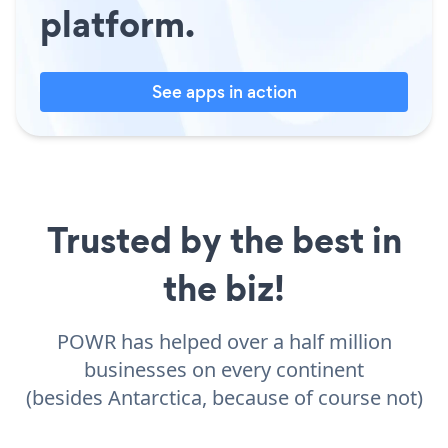
platform.
See apps in action
Trusted by the best in
the biz!
POWR has helped over a half million
businesses on every continent
(besides Antarctica, because of course not)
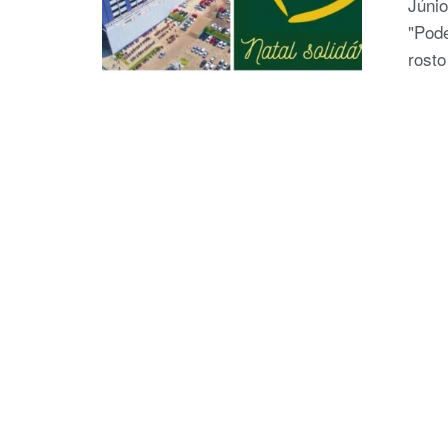
Júni
"Pode
rosto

※ ※ ※

▶ Problem to work on
Every record above needs to be repeated exactly; pictures are to be left out.

▶ Written reply
platform.
See apps in action
Trusted by the best in
the biz!
POWR has helped over a half million
businesses on every continent
(besides Antarctica, because of course not)
Júni
"Pode
rosto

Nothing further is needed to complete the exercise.